On Friday's there's always a bit more time for the curious cases which require some deeper research.
A developer contacted me with the suspicion that the data inside a clustered MariaDB (using Galera) was not in sync. Sometimes a certain query resulted X results, sometimes Y results.
Technically this sounded plausible because the application connects to 127.0.0.1:3306 which is a HAProxy listening on 3306. The requests are then balanced across multiple Galera nodes in round-robin style. So when the query lands on node1, X results are shown. But when the query lands on node2, Y results are shown. That could indeed be a data sync problem.

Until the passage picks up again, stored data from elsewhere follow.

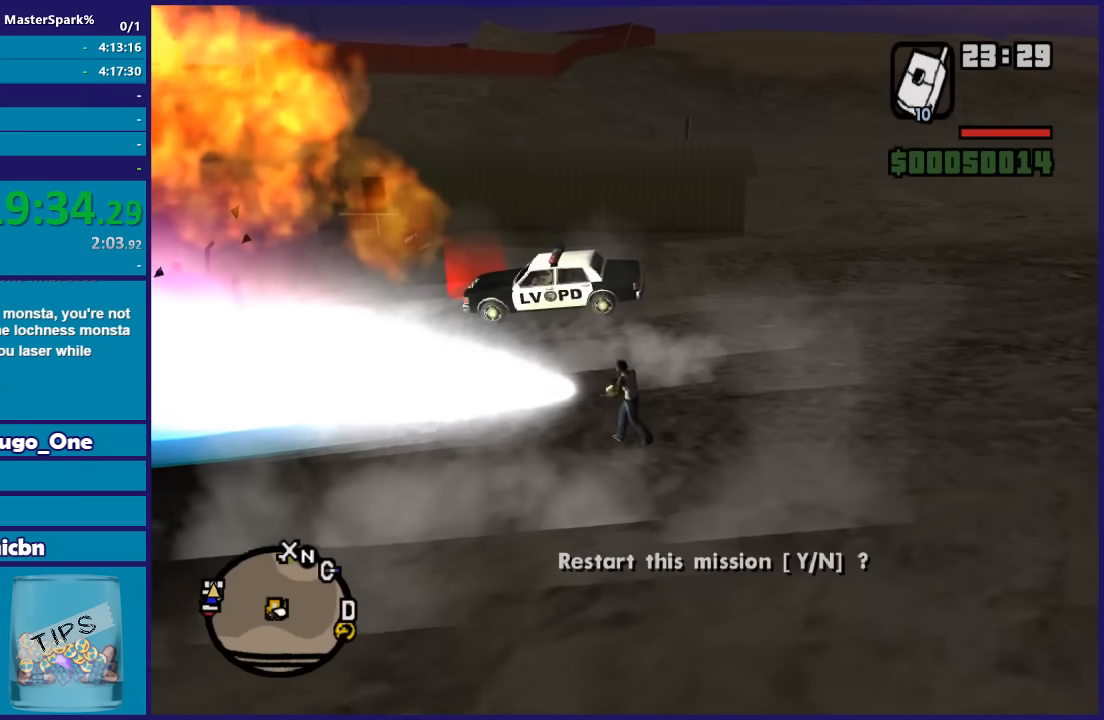
{"buttons": [], "left_stick": "center", "right_stick": "center", "events": []}
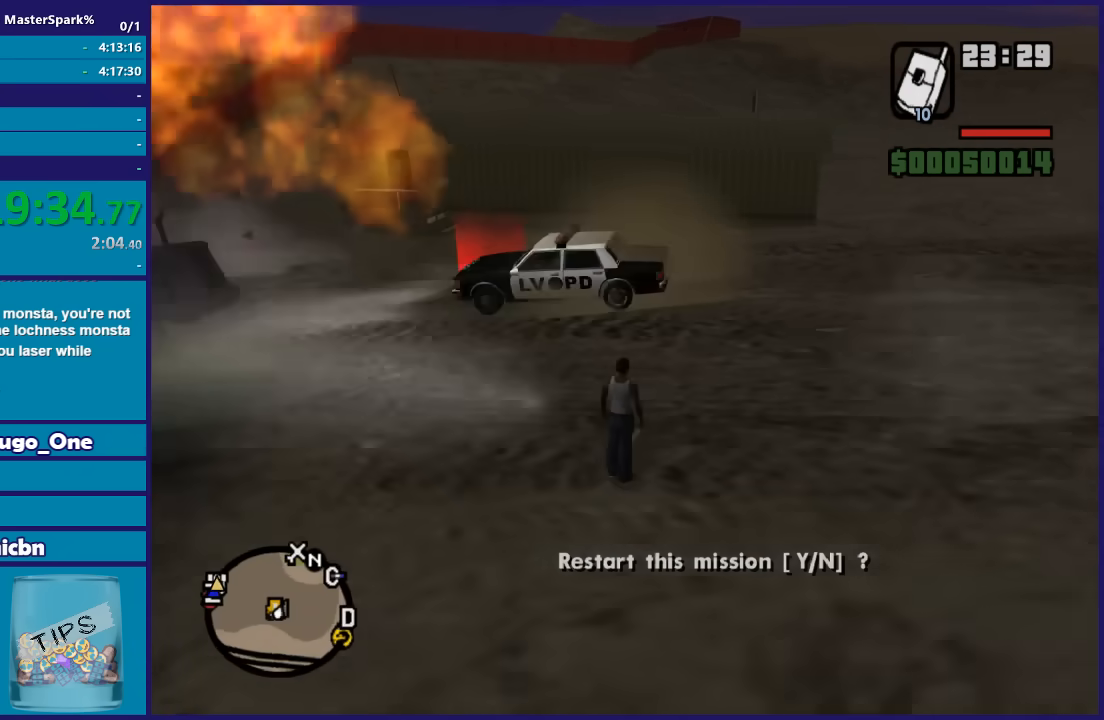
{"buttons": [], "left_stick": "right", "right_stick": "right", "events": [[200, "right_stick", "right"], [300, "left_stick", "right"]]}
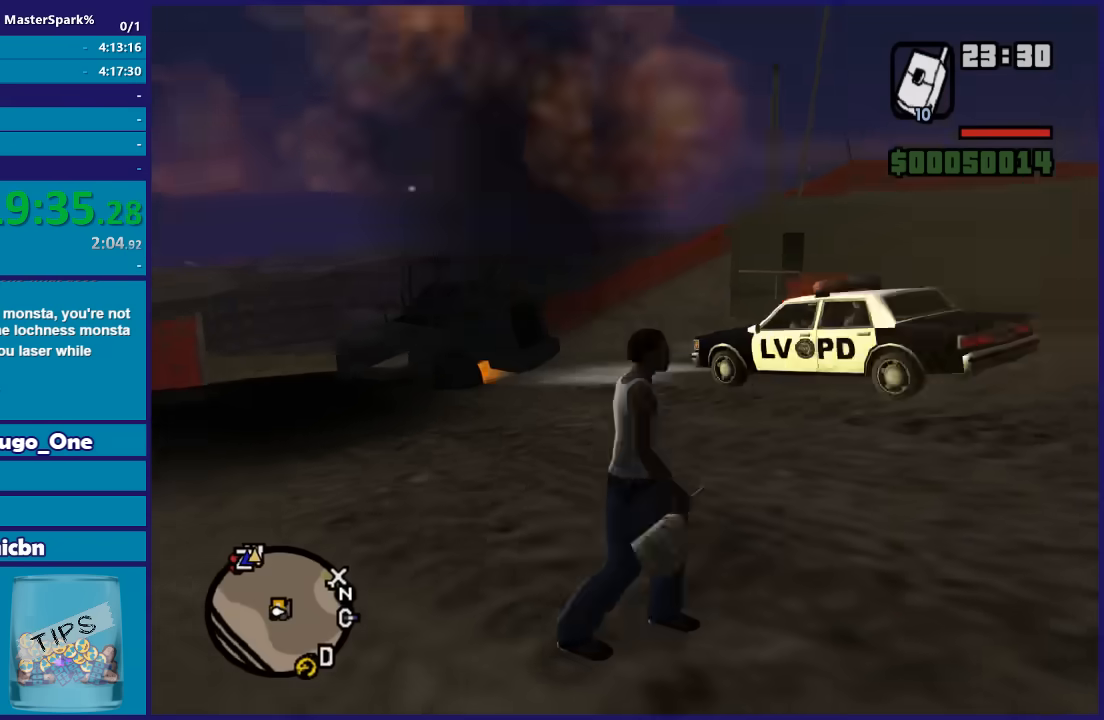
{"buttons": [], "left_stick": "up-right", "right_stick": "center", "events": [[434, "left_stick", "up-right"], [501, "right_stick", "center"]]}
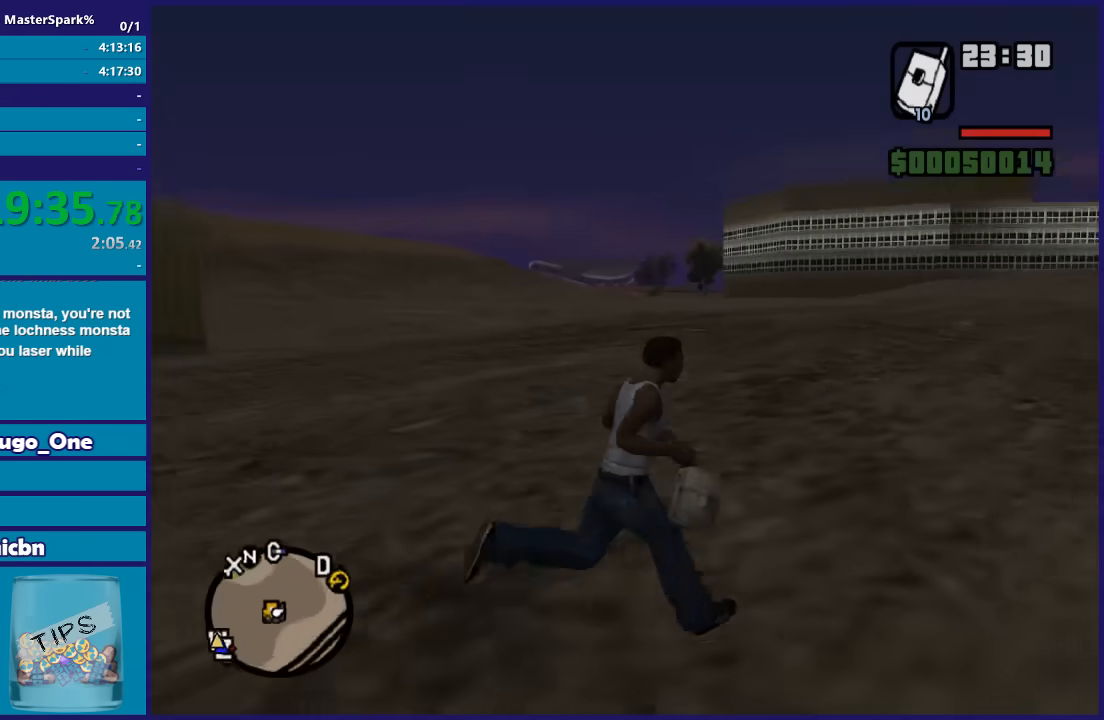
{"buttons": ["A"], "left_stick": "up-right", "right_stick": "center", "events": [[100, "A", "down"], [200, "A", "up"], [300, "A", "down"], [400, "A", "up"], [467, "A", "down"]]}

But it wasn't. The data across the cluster was exactly the same on all nodes. The same amount of rows inside the tables, the same data.
On node1:
MariaDB [app]> select count(*) from docs;
+----------+
| count(*) |
+----------+
| 3916 |
+----------+
1 row in set (0.00 sec)
MariaDB [app]> select count(*) from pages;
+----------+
| count(*) |
+----------+
| 446 |
+----------+
1 row in set (0.01 sec)
On node2:
MariaDB [app]> select count(*) from docs;
+----------+
| count(*) |
+----------+
| 3916 |
+----------+
1 row in set (0.00 sec)
MariaDB [app]> select count(*) from pages;
+----------+
| count(*) |
+----------+
| 446 |
+----------+
1 row in set (0.01 sec)
Even a dump created on both nodes showed the exact same size:
root@node1:/tmp# mysqldump app > /tmp/app.sql
root@node1:/tmp# du -ks /tmp/app.sql
3416 /tmp/app.sql
root@node2:/tmp# mysqldump app > /tmp/app.sql
root@node2:/tmp# du -ks /tmp/app.sql
3416 /tmp/app.sql
Could the two nodes interpret the query differently? The query itself is indeed a bit special, joining two tables together and using several internal MySQL functions:
SELECT DISTINCT d.*, p.page, p.pagestatus, DATE_FORMAT(creationdate,"%d.%m.%Y %H:%i:%s") as dcreationdate, DATE_FORMAT(updatedate,"%d.%m.%Y %H:%i:%s") as dupdatedate, DATE_FORMAT(lastpubdate,"%d.%m.%Y %H:%i:%s") as dlastpubdate, DATE_FORMAT(modified,"%d.%m.%Y %H:%i:%s") as dmodified FROM docs d LEFT JOIN (SELECT * FROM pages WHERE id IN (SELECT MAX(id) FROM pages GROUP BY wwid)) p ON (p.wwid = d.wwid) WHERE d.id in (SELECT MAX(id) FROM docs WHERE channelid = 2 GROUP BY ldid) AND d.printpublicationdate = '2018-06-22' ORDER BY updatedate DESC;
Agreed, not your typical select query... And this query did indeed show two different result sets from node1 and node2:
node1: 62 rows in set (0.02 sec)
node2: 82 rows in set (0.01 sec)
I checked for differences on the two nodes and indeed found a different patch level of MariaDB: node1 had 10.0.33 installed, node2 was running a newer version 10.0.36. Could this really be the source of the difference?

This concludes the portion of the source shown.